The NY Times yesterday printed a letter from three lawyers claiming that the Amer. Bar was prejudiced against conservative judicial nominees. They did this by studying whether more appointees of Republican presidents received the highest possible rating from the ABA compared to Democratic appointees. I am not questioning (although I have not verified) their facts. But suppose I wanted to establish that, on average, Republicans made poorer appointments than Democrats. I could use the exact same statistics and claim that they proved my case.
In fact, I do believe that the second case is true, but those data don’t establish that proposition or, likely, any other. I base my belief on dumber decisions, not statistics like these.

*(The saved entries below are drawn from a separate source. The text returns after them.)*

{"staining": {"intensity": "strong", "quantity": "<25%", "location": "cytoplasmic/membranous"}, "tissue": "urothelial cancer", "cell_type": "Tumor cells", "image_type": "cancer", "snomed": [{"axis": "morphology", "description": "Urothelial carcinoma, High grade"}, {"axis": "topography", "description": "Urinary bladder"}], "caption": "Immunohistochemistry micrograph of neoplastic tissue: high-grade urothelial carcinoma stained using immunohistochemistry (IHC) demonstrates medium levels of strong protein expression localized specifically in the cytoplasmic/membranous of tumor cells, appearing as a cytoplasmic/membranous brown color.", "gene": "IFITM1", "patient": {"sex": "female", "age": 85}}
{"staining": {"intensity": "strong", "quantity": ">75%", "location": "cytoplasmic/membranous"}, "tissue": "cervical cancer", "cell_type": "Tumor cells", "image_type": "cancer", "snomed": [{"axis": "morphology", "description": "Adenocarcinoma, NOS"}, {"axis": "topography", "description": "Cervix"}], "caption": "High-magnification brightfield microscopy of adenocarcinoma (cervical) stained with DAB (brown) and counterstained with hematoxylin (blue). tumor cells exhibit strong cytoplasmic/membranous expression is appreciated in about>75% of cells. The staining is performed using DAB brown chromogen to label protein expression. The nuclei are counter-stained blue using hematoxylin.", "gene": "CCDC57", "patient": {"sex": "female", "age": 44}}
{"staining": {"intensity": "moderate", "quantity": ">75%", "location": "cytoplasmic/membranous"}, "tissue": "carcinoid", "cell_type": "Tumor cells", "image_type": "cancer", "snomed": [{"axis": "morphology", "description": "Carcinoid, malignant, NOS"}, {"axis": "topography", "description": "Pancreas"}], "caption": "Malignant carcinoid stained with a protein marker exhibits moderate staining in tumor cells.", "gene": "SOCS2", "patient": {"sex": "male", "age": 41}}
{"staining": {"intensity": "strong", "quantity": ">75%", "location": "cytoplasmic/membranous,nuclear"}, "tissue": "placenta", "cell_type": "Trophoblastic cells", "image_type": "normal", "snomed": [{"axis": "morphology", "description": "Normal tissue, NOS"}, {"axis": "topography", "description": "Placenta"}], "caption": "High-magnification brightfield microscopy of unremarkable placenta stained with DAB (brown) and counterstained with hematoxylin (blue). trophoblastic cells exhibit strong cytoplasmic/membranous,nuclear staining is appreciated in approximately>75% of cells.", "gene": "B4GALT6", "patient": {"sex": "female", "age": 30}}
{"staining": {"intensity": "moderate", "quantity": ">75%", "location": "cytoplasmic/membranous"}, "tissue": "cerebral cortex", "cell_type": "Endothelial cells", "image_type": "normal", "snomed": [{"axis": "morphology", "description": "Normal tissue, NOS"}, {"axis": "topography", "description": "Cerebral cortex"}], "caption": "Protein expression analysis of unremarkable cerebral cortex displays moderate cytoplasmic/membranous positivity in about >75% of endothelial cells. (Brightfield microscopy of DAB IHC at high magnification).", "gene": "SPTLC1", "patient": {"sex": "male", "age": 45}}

There’s a radio commercial here for a real estate investment company that states “Ninety percent of what most people think about money is wrong.” It kills me every time I hear it.
The statistical finagling which always pisses me off is newspapers (and they all do it) which print graphs whose vertical axis doesn’t start from zero. “Unemployment plummets” goes the headline - accompanied by a nifty graphic with the axis going from 7% to 7.5% and a squiggly line showing a tiny drop from 7.2% to 7.1%. You just know there’s got to be thousands of people looking at it with half an eye saying to themselves “Wow! Unemployment has halved!”
There’s a great book on innumeracy called 200% of Nothing. One of the many examples:
The electric company sent out a flier stating that 90% of burglaries took place on inadequately lighted streets. It further stated that 95% of streets were inadequately lighted.
Their conclusion: pay your electric bill.
Mathematical conclusion: 10% of crime takes place on 5% of streets. Lights attract criminals.
I just saw David Simon (creator of The Wire) do an interview with Bill Moyers. He brought up the point that all the statistics that measure progress in our institutions are being misrepresented by the officials in charge of those institutions.
What makes it worst is that the quality of reporting is going down as well. No one caught our current economic crisis because no mainstream reporter was smart enough to figure out that the AAA loans Wall Street was selling were really toxic loans.
Part of the distrust of statistics is the ease of which they can be tweaked or misrepresented and the average person doesn’t understand them well enough to know if they are being presented properly.
Kind of like lawyers. Most of them are good, but it’s the bad ones that make the news.
Well, the average number of arms on a human being is less than 2.
Statistics don’t lie, but most people don’t know what the hell they are hearing. Well, 90% of the time most people don’t.
Averages are not predictors. Weather people destroy the reputations of statisticians day in and day out. “Hey, the average high temperature for April 23rd in this area is 67 degrees. We are gonna be five degrees above normal today with a high of 72! Guess there is an upside to global warming!”
And I just want to choke these idiots, because to realize an average of 67 degrees, that means that some days were 72, some were 62…maybe one was 60 and maybe one was 74. The average works out to 67, but 67 is NOT normal! One might even be able to demonstrate that if it were 67, that’d be ABNORMAL!
Ugh. I would love to rip off the 1.9988 arms the average weather person has.
IIRC from another story, they claimed that a lower percentage of Republican nominees received “well qualified” ratings from the ABA than did Democratic nominees. This was, they decided, evidence that the ABA was prejudiced against Pub nominees.
It is at least as good evidence that Republican nominees are not as well qualified as Democratic ones.
On a show about cars on PBS the other night (NOVA) they stated that one type of car produced “4 times less emissions” than another car. I hear this kind of thing a lot; what does this mean? Seriously, do they mean 1/4 of the emissions? If so, why not say that?